Crédit photo Jean-Emmanuel Ray

Par rapport aux pauvres preuves d'antan, humaines et donc faillibles, les NTIC semblent constituer – pour l'employeur comme pour le salarié – la preuve mathématique, la preuve par neuf infaillible et incontestable qui fait tant fantasmer les juristes, fâchés dès la maternelle avec les sciences exactes. Attention toutefois aux limites que pose le juge…

Tout juriste devrait avoir vu le film Association de malfaiteurs. Car, avec l'irruption du tout-numérique dans notre vie quotidienne, tout est manipulable comme le montre cette scène d'anthologie : une bande d'étudiants voulant remonter le moral d'un camarade serial looser lui fait acheter un billet de Loto, enregistre la vraie émission télévisée donnant les bons résultats – il n'a évidemment rien gagné – la numérise, modifie en deux minutes tous les numéros gagnants. Et enfin passe l'émission ainsi trafiquée devant leur camarade qui, croyant avoir gagné le gros lot, va à leur insu s'endetter à la même hauteur. La facilité avec laquelle le technicien efface les vrais numéros sur les boules gagnantes et redessine de faux numéros est confondante, le tout directement inséré dans la vraie émission en léger différé : réalisme absolu et total mensonge.

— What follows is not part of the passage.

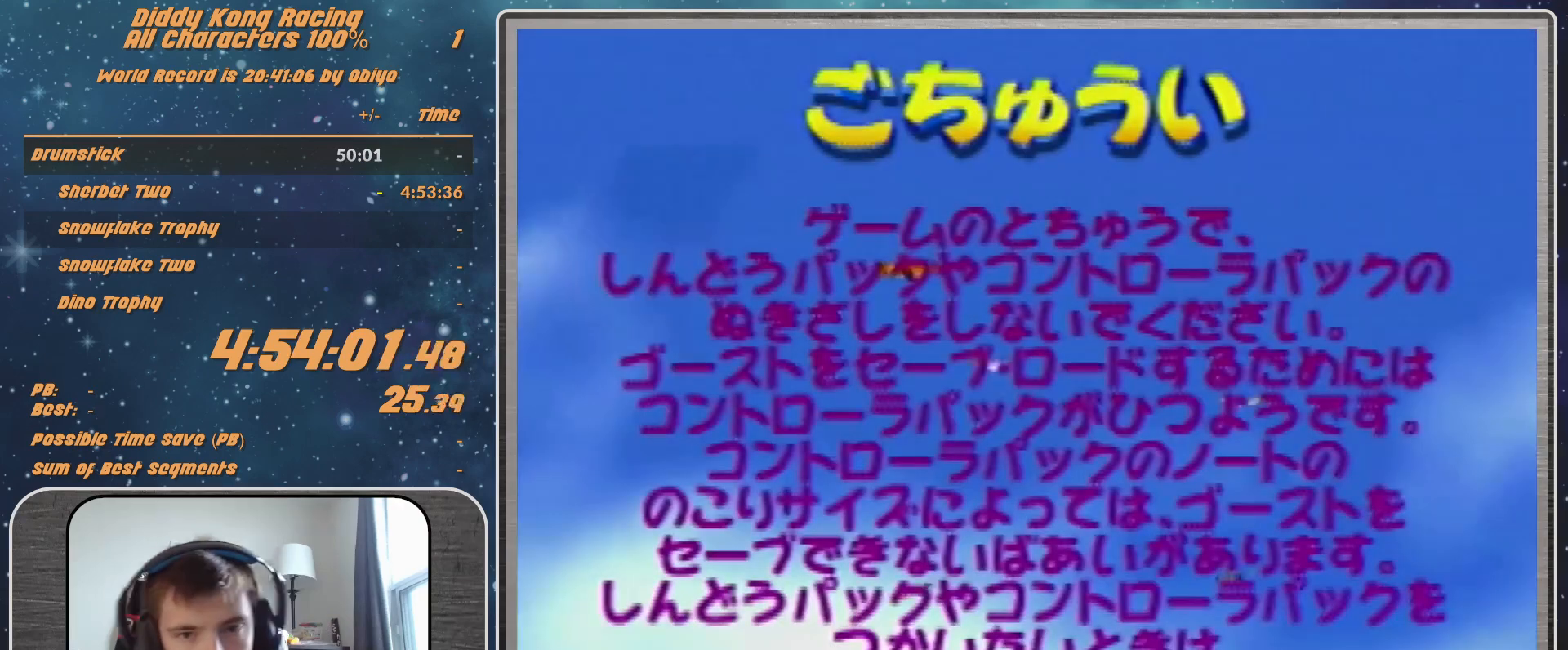
{"buttons": [], "left_stick": "center", "events": [[33, "A", "down"], [67, "A", "up"], [167, "A", "down"], [200, "A", "up"], [300, "A", "down"], [333, "A", "up"], [433, "A", "down"], [467, "A", "up"]]}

Traçabilité et mémoire sont par ailleurs inhérentes à l'outil informatique, et les bien involontaires Petit Poucet que nous sommes laissons des traces par centaines dès que nous ouvrons un ordinateur, un mobile, ou surfons sur le Web. Traces qu'il suffira de remonter le moment venu : rien ne presse, puisque l'engin a une mémoire… d'ordinateur. L'employeur n'a plus à rechercher les informations : elles lui sont gracieusement et automatiquement fournies, sur longue période, par chacun de ses salariés. « Il incombe à chaque partie de prouver conformément à la loi les faits nécessaires au succès de sa prétention » (Nouveau Code de procédure civile, art. 9). Et, s'agissant de faits juridiques, la preuve peut être faite « par tous moyens ». Ou par tous les moyens, démultipliés à l'infini en ces temps de NTIC où l'essentiel est de plus en plus invisible pour les yeux ?

1° Production par le salarié de documents et courriels « empruntés » à l'entreprise

Fin de l'opposition chambre sociale et chambre criminelle

Problème classique que l'utilisation contentieuse par le salarié de documents obtenus au cours de son activité professionnelle, avec cependant la nouveauté de leur envoi électronique à une adresse extérieure : finie, l'utilisation voyante de la photocopieuse du service ou la soustraction momentanée de volumineux dossiers. Depuis son revirement du 2 décembre 1998, la chambre sociale admet qu'un salarié produise en vue de sa défense « des documents contenant des informations dont les membres du personnel pouvaient avoir normalement connaissance » : par exemple des pages intranet accessibles sans code d'accès. Mais, pour la chambre criminelle, il pouvait s'agir d'un vol, puisqu'il y avait « soustraction frauduleuse de la chose d'autrui » (art. 311-1 Code pénal, Cass. crim., 16 mars 1999).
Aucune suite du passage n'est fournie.